Required tasks |
[A] Summarize the Andrieux passage in two sentences.
[B] Reproduce the Andrieux passage exactly, starting with "In 1879, after" and going on through "France and Russia.".

Text excerpt |

--------

Following the outbreak of unrest after the French defeat in the Battle of Sedan, Andrieux was imprisoned at Prison Saint-Paul for insulting the emperor Napoleon III in 1870. He was then freed by the rioters and served as a public prosecutor in Lyon. He subsequently participated in the suppression of the Lyon Commune of April 1871, which occurred in the aftermath of the Paris Commune.

In 1879, after the electoral victory of the republicans, Andrieux was appointed Prefect of Police of Paris. During his tenure, he gained a reputation for firmness and administrative efficiency, notably during the Hartmann Affair. Lev Hartmann, a Russian revolutionary accused of involvement in a plot to assassinate Tsar Alexander II, was arrested on Andrieux's orders at the request of the Russian government, triggering a diplomatic controversy between France and Russia.

--------

Material provided |
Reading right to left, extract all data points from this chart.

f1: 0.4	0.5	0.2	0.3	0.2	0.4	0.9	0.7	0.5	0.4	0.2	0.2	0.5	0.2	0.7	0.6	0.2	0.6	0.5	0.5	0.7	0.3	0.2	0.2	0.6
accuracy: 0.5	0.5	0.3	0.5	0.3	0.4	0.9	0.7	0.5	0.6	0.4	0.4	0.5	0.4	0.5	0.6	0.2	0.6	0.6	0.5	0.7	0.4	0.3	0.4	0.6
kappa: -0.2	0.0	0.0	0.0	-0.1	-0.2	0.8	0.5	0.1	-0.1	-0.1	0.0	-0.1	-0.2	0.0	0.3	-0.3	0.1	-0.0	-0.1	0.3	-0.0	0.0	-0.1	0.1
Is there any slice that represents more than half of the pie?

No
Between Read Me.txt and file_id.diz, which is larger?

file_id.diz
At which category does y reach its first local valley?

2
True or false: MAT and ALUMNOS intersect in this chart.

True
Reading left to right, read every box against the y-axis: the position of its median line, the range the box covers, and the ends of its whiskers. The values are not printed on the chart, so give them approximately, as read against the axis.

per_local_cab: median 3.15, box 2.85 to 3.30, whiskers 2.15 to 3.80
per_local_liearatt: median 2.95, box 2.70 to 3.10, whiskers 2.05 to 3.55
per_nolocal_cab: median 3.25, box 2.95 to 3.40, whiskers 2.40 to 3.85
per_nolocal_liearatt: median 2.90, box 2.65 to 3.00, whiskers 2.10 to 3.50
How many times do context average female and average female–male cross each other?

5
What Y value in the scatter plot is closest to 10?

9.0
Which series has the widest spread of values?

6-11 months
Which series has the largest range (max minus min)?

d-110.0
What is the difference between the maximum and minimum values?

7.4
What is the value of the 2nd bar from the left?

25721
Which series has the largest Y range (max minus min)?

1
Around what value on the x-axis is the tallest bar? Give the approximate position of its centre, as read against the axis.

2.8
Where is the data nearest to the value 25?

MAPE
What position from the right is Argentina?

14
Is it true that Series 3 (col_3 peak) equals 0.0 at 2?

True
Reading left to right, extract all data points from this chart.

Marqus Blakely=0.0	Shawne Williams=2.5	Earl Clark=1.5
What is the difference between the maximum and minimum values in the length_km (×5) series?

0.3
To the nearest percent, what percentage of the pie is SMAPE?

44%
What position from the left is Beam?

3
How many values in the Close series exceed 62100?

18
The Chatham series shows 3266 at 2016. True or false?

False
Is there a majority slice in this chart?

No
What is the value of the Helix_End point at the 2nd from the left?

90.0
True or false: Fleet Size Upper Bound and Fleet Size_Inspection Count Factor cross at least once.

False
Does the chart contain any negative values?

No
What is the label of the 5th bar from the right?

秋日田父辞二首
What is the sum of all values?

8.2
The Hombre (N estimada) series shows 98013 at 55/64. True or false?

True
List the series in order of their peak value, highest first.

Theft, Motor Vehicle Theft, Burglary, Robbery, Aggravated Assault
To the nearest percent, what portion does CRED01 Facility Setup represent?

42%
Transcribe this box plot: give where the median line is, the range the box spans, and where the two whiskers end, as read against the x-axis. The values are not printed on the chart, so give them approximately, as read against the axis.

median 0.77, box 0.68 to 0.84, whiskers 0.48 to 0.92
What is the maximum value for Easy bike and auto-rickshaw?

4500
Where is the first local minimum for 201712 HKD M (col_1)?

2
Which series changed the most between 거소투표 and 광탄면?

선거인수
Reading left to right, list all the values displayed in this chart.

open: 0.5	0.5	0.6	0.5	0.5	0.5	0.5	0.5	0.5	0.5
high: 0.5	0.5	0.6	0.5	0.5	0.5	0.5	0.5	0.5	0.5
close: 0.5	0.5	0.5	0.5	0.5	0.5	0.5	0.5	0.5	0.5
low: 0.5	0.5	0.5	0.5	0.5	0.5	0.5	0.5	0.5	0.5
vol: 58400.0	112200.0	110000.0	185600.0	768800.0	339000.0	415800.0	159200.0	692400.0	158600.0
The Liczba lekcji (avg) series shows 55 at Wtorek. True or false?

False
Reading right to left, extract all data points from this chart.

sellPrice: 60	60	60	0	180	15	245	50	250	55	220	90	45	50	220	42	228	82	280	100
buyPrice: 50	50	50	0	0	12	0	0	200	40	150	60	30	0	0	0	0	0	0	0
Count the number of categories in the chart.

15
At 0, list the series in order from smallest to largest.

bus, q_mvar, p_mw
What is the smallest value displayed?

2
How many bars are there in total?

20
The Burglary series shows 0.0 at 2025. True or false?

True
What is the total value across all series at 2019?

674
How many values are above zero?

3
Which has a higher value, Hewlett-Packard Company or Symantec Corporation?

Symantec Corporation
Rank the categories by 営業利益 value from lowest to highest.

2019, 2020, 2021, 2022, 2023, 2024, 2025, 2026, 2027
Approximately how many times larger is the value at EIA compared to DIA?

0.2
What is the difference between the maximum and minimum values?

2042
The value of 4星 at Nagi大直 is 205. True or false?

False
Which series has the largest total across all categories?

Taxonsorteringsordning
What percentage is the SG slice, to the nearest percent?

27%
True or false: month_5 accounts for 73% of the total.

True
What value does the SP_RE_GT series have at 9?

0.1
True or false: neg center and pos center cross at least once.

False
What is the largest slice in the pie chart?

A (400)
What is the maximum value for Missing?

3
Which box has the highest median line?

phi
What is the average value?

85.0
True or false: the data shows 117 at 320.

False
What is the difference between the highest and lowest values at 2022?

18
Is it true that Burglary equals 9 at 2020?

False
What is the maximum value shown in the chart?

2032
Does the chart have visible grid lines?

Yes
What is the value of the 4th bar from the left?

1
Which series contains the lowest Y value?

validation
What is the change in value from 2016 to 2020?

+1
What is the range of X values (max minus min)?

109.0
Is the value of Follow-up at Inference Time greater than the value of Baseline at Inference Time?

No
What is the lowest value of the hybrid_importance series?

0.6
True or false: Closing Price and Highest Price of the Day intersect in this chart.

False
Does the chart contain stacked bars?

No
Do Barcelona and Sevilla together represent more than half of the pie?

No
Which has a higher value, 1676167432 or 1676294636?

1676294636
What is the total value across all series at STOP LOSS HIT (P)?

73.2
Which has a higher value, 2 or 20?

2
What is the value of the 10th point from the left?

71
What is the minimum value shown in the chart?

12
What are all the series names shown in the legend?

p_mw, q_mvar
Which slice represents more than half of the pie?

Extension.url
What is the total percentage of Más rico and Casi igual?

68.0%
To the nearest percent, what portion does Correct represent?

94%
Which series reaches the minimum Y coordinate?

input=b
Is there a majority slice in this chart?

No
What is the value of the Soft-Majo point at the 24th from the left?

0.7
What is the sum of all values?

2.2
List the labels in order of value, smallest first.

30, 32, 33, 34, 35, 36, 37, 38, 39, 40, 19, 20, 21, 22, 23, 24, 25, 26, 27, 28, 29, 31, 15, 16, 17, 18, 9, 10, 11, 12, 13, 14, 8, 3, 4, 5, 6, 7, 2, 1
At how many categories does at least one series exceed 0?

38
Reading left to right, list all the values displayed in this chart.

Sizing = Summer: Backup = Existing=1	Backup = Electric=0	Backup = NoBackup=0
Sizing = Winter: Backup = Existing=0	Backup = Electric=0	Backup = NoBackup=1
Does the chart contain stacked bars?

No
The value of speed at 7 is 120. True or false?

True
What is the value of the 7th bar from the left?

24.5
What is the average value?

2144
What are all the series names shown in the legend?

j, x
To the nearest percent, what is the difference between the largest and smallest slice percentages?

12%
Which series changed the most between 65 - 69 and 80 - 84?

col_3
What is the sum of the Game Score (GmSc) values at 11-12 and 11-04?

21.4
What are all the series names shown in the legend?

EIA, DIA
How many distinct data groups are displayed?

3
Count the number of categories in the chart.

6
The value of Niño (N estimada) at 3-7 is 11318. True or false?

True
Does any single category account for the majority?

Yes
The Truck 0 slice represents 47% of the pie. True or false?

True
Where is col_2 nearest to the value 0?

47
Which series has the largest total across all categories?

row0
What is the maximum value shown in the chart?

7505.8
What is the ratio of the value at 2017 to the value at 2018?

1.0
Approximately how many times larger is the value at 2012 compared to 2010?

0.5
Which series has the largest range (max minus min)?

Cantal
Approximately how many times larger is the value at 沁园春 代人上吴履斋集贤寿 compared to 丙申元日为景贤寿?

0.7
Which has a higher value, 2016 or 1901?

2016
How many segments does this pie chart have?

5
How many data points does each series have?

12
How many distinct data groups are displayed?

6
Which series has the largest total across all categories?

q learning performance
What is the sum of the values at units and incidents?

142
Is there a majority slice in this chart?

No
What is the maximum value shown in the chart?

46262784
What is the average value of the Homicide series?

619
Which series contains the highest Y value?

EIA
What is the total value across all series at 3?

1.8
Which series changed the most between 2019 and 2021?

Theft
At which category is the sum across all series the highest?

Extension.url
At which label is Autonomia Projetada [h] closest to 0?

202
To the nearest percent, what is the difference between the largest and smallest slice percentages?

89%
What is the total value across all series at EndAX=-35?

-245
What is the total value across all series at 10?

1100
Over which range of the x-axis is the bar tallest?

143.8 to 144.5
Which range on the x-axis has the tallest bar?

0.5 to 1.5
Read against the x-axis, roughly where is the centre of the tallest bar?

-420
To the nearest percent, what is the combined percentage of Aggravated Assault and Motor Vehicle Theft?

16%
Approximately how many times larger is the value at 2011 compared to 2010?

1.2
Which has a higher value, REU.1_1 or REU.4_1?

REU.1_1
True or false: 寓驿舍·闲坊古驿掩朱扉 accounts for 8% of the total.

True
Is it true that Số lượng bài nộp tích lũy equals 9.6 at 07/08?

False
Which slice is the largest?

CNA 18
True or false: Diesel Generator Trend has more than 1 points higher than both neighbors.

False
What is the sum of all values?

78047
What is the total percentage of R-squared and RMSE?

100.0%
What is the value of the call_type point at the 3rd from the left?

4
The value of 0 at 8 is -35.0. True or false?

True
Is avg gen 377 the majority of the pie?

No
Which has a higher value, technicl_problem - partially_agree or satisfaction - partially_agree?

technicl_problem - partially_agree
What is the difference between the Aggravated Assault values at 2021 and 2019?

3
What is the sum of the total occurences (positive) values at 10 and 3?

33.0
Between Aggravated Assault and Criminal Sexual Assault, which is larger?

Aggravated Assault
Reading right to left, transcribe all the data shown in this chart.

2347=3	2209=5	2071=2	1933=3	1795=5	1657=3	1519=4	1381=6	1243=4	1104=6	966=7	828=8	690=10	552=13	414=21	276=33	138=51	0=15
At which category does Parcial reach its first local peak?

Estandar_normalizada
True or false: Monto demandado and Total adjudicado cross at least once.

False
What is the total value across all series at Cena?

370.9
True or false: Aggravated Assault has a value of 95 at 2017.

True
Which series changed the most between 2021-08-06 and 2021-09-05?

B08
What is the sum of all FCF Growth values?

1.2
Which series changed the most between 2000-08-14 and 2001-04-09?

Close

--------

Responses |
[A] After being imprisoned in 1870 for insulting Napoleon III, Andrieux was freed by rioters, served as a public prosecutor in Lyon, and took part in suppressing the Lyon Commune of April 1871. Appointed Prefect of Police of Paris in 1879, he gained a reputation for firmness and administrative efficiency, notably in the Hartmann Affair, when he had the Russian revolutionary Lev Hartmann arrested at the Russian government's request and set off a diplomatic controversy between France and Russia.

[B]
In 1879, after the electoral victory of the republicans, Andrieux was appointed Prefect of Police of Paris. During his tenure, he gained a reputation for firmness and administrative efficiency, notably during the Hartmann Affair. Lev Hartmann, a Russian revolutionary accused of involvement in a plot to assassinate Tsar Alexander II, was arrested on Andrieux's orders at the request of the Russian government, triggering a diplomatic controversy between France and Russia.